J'appuie la paume de mes mains contre la porte et laisse la magie envahir mes membres, mon cœur et mes pensées. En quelques secondes, elle vole en éclat avec violence, libérant l'accès au hall de nuit. Je me sens allégée d'un fardeau qui pesait sur moi depuis trop longtemps, comme si libérée de mes entraves, je pouvais enfin respirer. En parlant de ma respiration, une fumée noire et piquante se faufile dans mes narines et ma gorge. Une toux douloureuse me gagne, je balaye l'air autour de moi à l'aide de mes bras. Du haut du palier, j'aperçois des flammes s'élever de la cuisine et sur le carrelage, deux corps inertes.

— Maman ! Papa !

Je dévale les escaliers, sans prendre en compte le danger. L'incendie est récent et ne cesse de se propager, détruisant tout sur son passage. J'évite les flammes qui frôlent ma peau et me laisse tomber près de ma mère. La première chose que je remarque sont ses yeux livides et sans vie, ensuite, le trou ensanglanté au milieu de son front. Tous les deux ont été exécutés d'une balle dans la tête. La robe de chambre de maman commence à prendre feu, m'obligeant à m'éloigner d'elle. Je pleure et hurle de douleur, mais mon instinct de survie prend le dessus. Je me précipite vers la porte d'entrée, celle-ci est verrouillée. Je tente une dernière échappatoire en inspectant la fenêtre la plus proche. Sur le point de relever le verrou, je suis stoppée net par la scène qui se joue à l'extérieur.
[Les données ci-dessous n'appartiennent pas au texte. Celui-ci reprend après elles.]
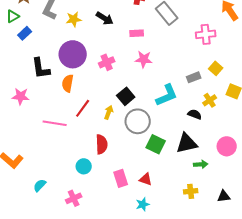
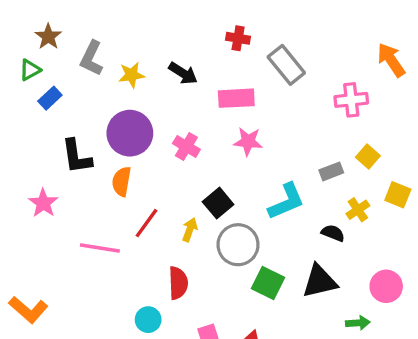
pink rectangle: (137, 33) -> (236, 98), size x1.5
pink cross: (107, 62) -> (186, 146), turned -35
pink star: (21, 96) -> (43, 203), turned 30
green arrow: (201, 164) -> (358, 323), moved

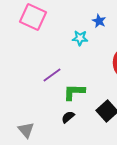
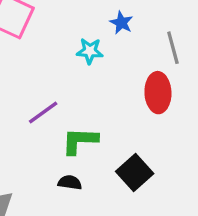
black semicircle: (68, 117) -> (70, 182), turned 48

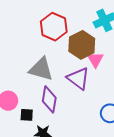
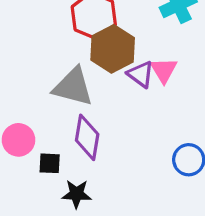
brown hexagon: (82, 45) -> (113, 49), moved
purple triangle: (78, 78) -> (141, 74), moved, size x0.7

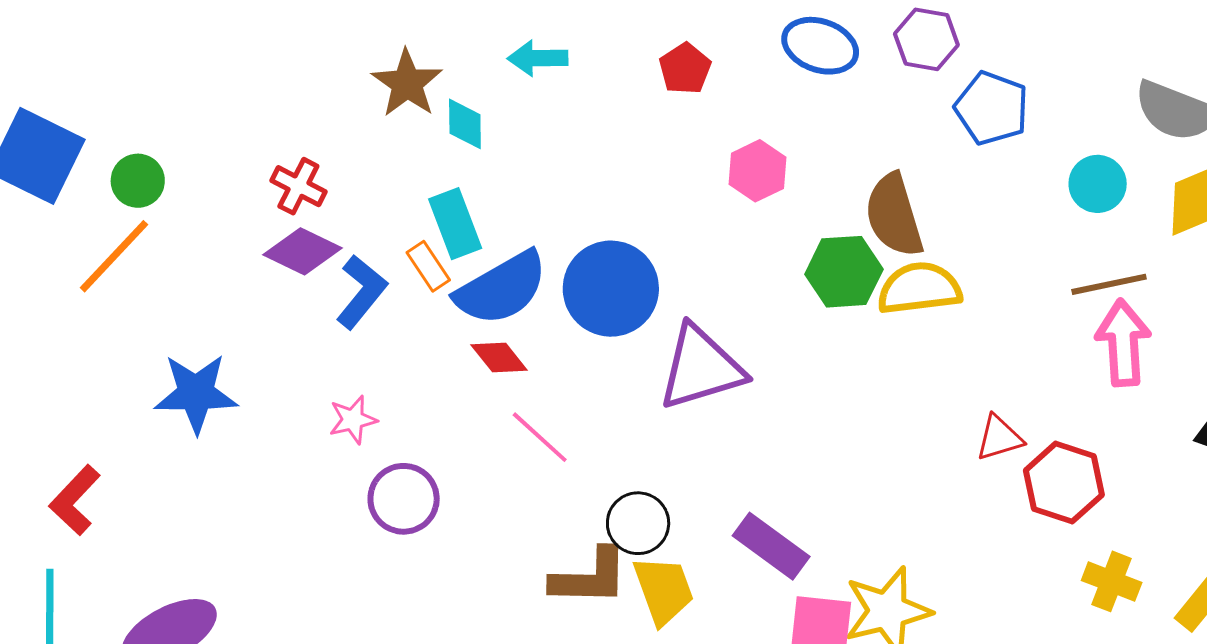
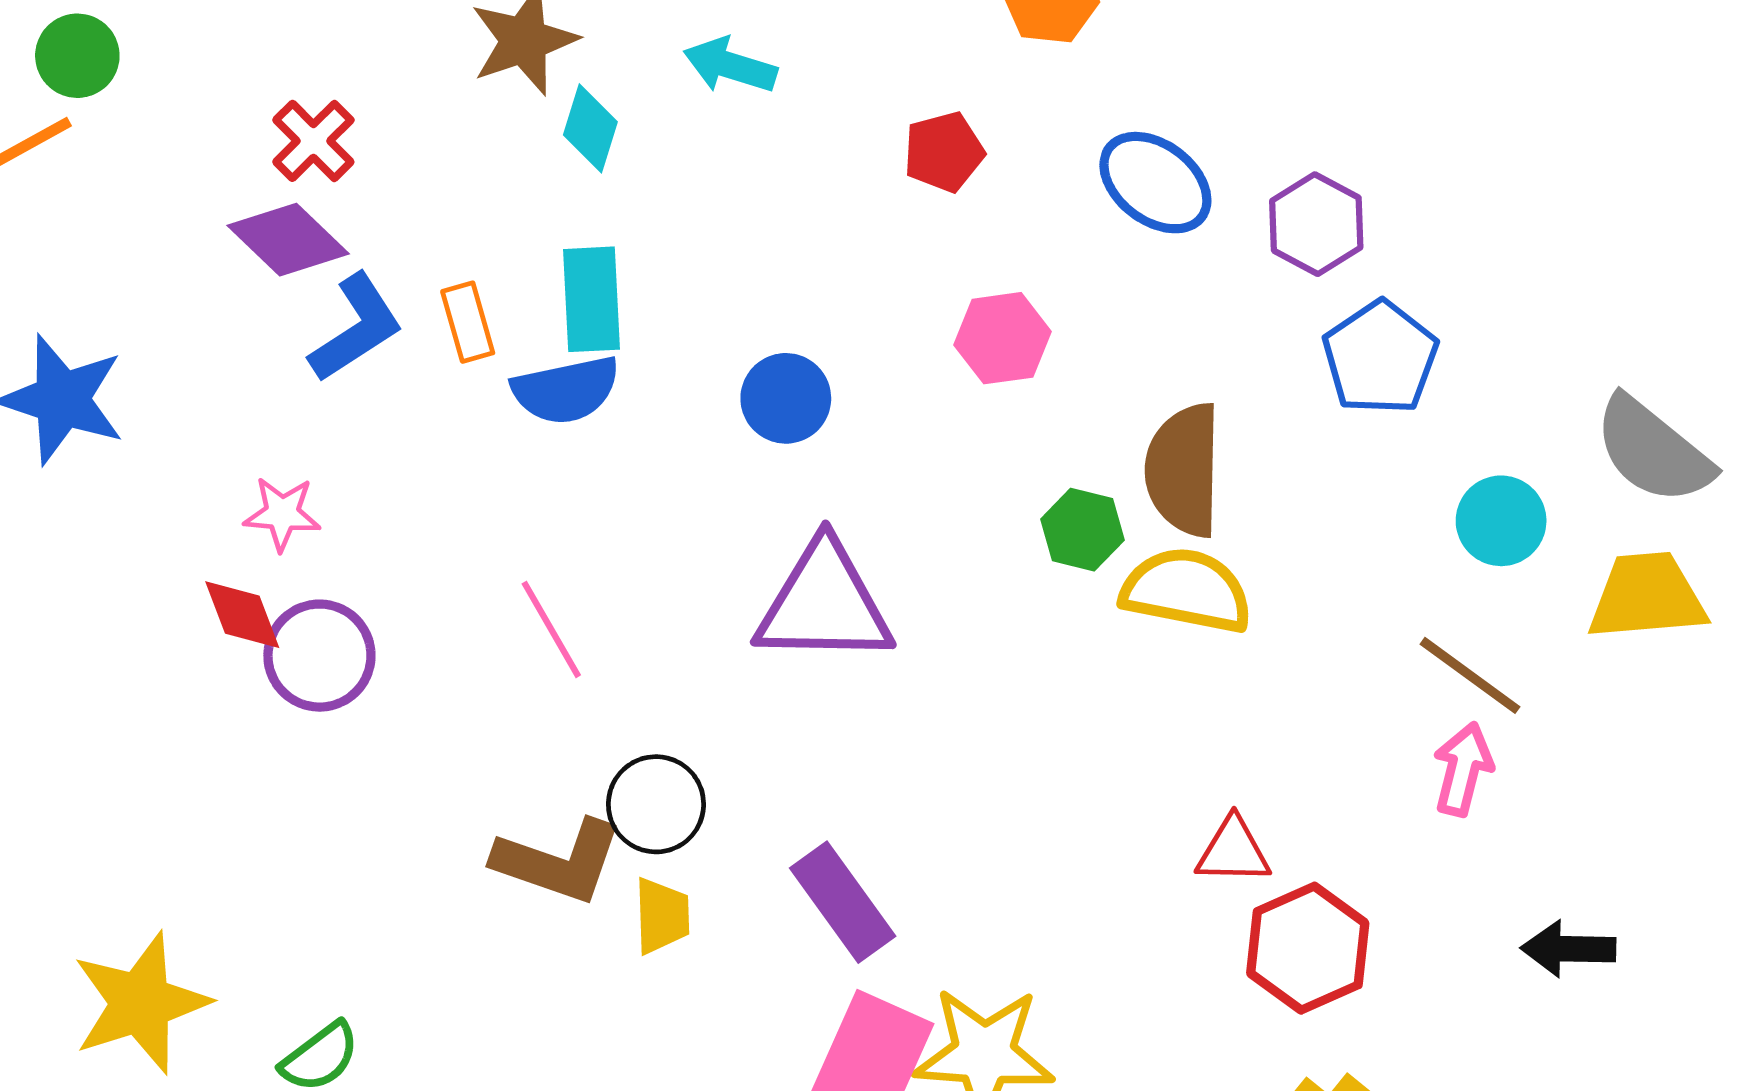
cyan rectangle: (455, 224) -> (591, 299), moved
green hexagon: (844, 272) -> (1082, 530), size x0.7
brown line: (1109, 284) -> (1470, 675), turned 30
blue semicircle: (501, 288) -> (566, 390), size x0.7
blue circle: (611, 289) -> (786, 398), moved, size x0.6
pink arrow: (1123, 343) -> (1463, 769), size x0.7
red diamond: (499, 358) -> (242, 615), moved
yellow trapezoid: (664, 590) -> (662, 916), size x0.7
Je reconnais immédiatement Kira, inconsciente dans les bras d'un des Instructeurs. Ses mains sont emprisonnées par des menottes dorées, sa tête est penchée en arrière, bercée dans le vide par les pas du soldat. Ils l'enferment dans la cage, la scellant avec des chaînes et un énorme cadenas. J'ai de plus en plus de mal à respirer et l'encadrement de la fenêtre est brulant. Je tente de l'ouvrir, mais mes forces me quittent peu à peu. J'ai beau cogner contre la vitre, ça ne sert à rien. Petit à petit ma vision se trouble, j'étouffe. Je vais mourir, asphyxiée puis brûlée dans un incendie lâche et criminel.

Avant de m'évanouir, j'arrive à distinguer une dernière image : l'Instructeur en Chef Samuel Bokk se tourne pour observer son œuvre, son visage éclairé par les flammes, reflétant toute la laideur de son âme, tel un démon sorti de l'enfer. Je n'étais pas folle. Durant la remise de diplôme, il savait, il savait qui j'étais, il savait qu'il assassinerait ma famille cette nuit et qu'il me tuerait. J'expire mon dernier souffle avant de perdre connaissance.